Teenagers, though, their tantrums are not exactly so simple to ignore or to contain. Unlike a small child, teenagers are neither immediately mobile nor malleable. When raging, teenagers are so not cute.
We don’t get teenage tantrums all that often (thankfully, because we’ve got two teens in the house; I gave birth to three boys spread over seven years and five years later, we adopted an infant girl), but when we do, especially if the preschooler is underfoot and cannot be extricated from the scene, it’s not such a fun time. A tantrum occurred recently while I was sitting on the floor and folding laundry with the preschooler hanging around me. One teen had had a no-good-very-bad-day. Nothing I could say helped. He started to fling clean socks across the room. He brandished the ‘f’ word as noun, verb, adjective, adverb–and exclamation.
I used to worry about the very colorful language my preschooler has been exposed to, but I’ve let that go. Preschoolers know the really worst insult in the universe is “stupid.” Even as my teens display the ability to get a great deal out of the ‘f’ word, the preschooler is right there with her hand out: “Put a coin in the [cursing[ jar,” she says. She got that because her biggest brother explained that’s what the high school history teacher demands (the money goes to charity). Mid-tantrum, mid-string of curses, the preschooler pantomimed handing the “jar” to roiling teen. And the teen pantomimed putting money in the jar.
I knew he wasn’t really as mad as he presented. He was a muddled mess (like so much teenager laundry, heaped and tangled and definitively not clean, neglected but in want of your parental attentions). I couldn’t just pick the muddle of emotions or the boy up like his laundry and do it for him, weary as I felt about the heap of curses and anger being dumped around us (and the laundry; I wasn’t so pleased about its being flung across the floor).
When he tossed the laundry at the little girl, she laughed and threw it back to him.
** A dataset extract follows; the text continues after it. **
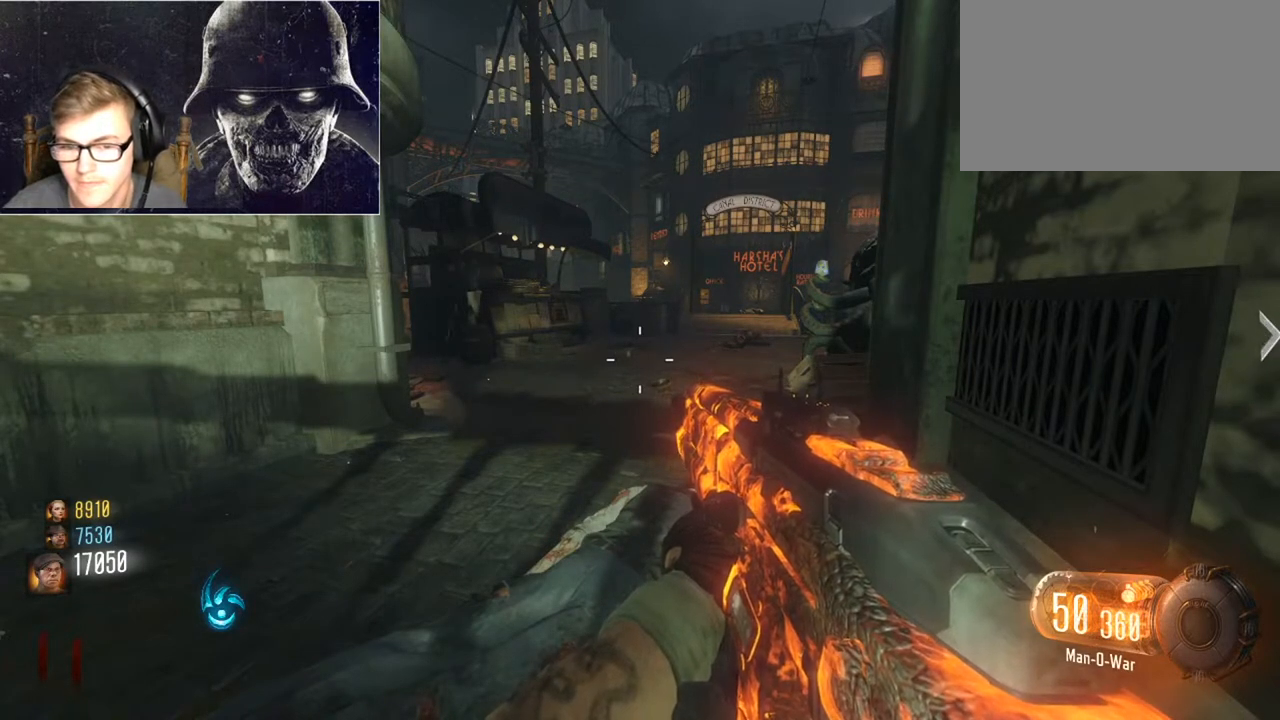
{"keys": [], "mouse": [], "events": []}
Although it meant refolding lay ahead, that game helped the littlest bit.
With teens, when the calm rushes in, you have to change gears entirely. We plugged the little girl into a television show and had a long talk with the teen. Beneath the bluster is the same muddle of confusion any of us can feel on a given day, a day you yearn for a ticket to Australia.
As my teens break through the bounds of our household and high school, where they are often the biggest in their worlds, I realize their next steps–college, gap years, jobs, first apartments, and first loves–will make them feel smaller. Sometimes, right now, their bigness is almost too much to hold onto as their parent. We’re shifting, like the smaller children they were when their emotions were larger than their ability to express the full complexity they experienced, or like their little sister when she is determined to keep up, but unable. Her most common bedtime complaint is this: “It’s not fair that I have to go to bed before everyone else.” The next oldest is 10. It may not be fair, but that’s how it is.
And on we all go, growing, seeing anew, having tantrums, and calming down. When she’s a teen and rages with the words she learned long ago and her biggest brothers are adults, I’ll put them on speed dial so she can complain and curse and they can listen and more closely empathize–and demand repayment.